Desiderio da Settignano adopts Donatello's technique of …
Years: 1454 - 1454
Desiderio da Settignano adopts Donatello's technique of rilievo schiacciato ("flattened relief") and employs it with the greatest delicacy.
Born around 1430 in the stone cutting center of Settignano near Florence, and possibly a pupil of Donatello, Desiderio’s tomb of the humanist Carlo Marsuppini, completed after 1453 for the church of Santa Croce, is made to complement the tomb opposite it done by Bernardo Rosselino, but Desiderio's is lighter and more graceful. (Other works attributed to Desiderio, on the basis of their stylistic relation to these two major monuments, include a frieze of putti heads for Santa Croce’s Pazzi Chapel, a relief of “Saint John,” and a “Madonna and Child,” all believed to have been completed before the completion of the Marsuppini tomb.)
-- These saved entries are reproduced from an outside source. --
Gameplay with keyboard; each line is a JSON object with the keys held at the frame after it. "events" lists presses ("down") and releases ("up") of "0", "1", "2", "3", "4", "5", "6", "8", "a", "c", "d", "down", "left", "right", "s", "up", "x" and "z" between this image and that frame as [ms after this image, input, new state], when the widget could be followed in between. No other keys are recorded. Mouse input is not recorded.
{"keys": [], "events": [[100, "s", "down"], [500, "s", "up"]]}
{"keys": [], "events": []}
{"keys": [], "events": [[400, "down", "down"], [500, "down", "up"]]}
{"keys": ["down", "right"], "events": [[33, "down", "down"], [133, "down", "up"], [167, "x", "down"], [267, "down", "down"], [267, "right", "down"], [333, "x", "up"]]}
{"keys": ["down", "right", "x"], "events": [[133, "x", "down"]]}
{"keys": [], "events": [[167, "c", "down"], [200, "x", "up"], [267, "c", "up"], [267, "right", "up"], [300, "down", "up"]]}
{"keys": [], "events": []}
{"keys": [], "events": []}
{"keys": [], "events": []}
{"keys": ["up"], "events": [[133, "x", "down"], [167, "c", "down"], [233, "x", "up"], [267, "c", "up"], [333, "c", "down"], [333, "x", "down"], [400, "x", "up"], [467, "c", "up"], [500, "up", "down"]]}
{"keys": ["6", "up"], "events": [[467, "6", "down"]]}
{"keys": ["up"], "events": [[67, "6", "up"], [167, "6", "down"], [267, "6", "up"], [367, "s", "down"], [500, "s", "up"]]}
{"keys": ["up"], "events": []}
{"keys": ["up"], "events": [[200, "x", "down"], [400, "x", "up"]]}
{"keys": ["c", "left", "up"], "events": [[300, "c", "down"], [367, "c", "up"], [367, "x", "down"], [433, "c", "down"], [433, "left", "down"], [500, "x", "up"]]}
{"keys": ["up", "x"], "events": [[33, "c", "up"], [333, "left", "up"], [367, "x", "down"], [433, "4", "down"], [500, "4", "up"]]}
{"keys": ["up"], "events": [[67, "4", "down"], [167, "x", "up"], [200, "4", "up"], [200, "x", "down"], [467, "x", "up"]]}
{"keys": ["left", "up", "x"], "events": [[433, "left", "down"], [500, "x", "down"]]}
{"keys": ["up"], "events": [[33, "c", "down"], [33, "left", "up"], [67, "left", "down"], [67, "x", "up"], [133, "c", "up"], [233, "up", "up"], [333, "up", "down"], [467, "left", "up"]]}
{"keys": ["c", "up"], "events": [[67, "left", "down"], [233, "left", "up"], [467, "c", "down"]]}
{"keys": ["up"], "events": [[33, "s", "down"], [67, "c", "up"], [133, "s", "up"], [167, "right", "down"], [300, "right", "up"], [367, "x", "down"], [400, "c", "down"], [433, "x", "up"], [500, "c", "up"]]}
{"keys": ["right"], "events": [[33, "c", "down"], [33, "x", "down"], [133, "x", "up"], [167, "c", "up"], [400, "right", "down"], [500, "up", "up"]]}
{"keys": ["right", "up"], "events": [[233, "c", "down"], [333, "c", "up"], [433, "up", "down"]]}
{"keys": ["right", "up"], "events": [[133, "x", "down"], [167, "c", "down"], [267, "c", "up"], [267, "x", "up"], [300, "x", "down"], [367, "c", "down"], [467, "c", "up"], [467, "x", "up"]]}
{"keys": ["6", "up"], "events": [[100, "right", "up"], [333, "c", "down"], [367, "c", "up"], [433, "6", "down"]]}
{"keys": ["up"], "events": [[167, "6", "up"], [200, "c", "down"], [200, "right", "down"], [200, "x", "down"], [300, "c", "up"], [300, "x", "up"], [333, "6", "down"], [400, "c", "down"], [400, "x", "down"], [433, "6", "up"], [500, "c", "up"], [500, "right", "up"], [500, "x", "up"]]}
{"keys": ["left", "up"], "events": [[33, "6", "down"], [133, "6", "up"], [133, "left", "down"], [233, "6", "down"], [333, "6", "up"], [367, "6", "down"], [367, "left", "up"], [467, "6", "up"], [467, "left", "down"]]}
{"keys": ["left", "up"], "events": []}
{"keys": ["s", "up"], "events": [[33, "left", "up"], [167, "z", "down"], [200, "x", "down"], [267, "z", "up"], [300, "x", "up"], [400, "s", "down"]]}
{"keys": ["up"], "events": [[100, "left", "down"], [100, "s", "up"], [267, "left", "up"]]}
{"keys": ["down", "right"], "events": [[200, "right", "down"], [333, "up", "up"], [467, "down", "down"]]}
Italian sculptor-architect Mino da Fiesole, at about twenty-four, had created a bust of Piero de' Medici in 1453, inspired by antique Roman models.
This is the earliest-known dated Renaissance portrait bust.
Mino’s other important busts of the era, notable for their realism and vigor, include those of Niccolo Strozzi, executed in 1454, and Astorgio Manfredi, in 1455.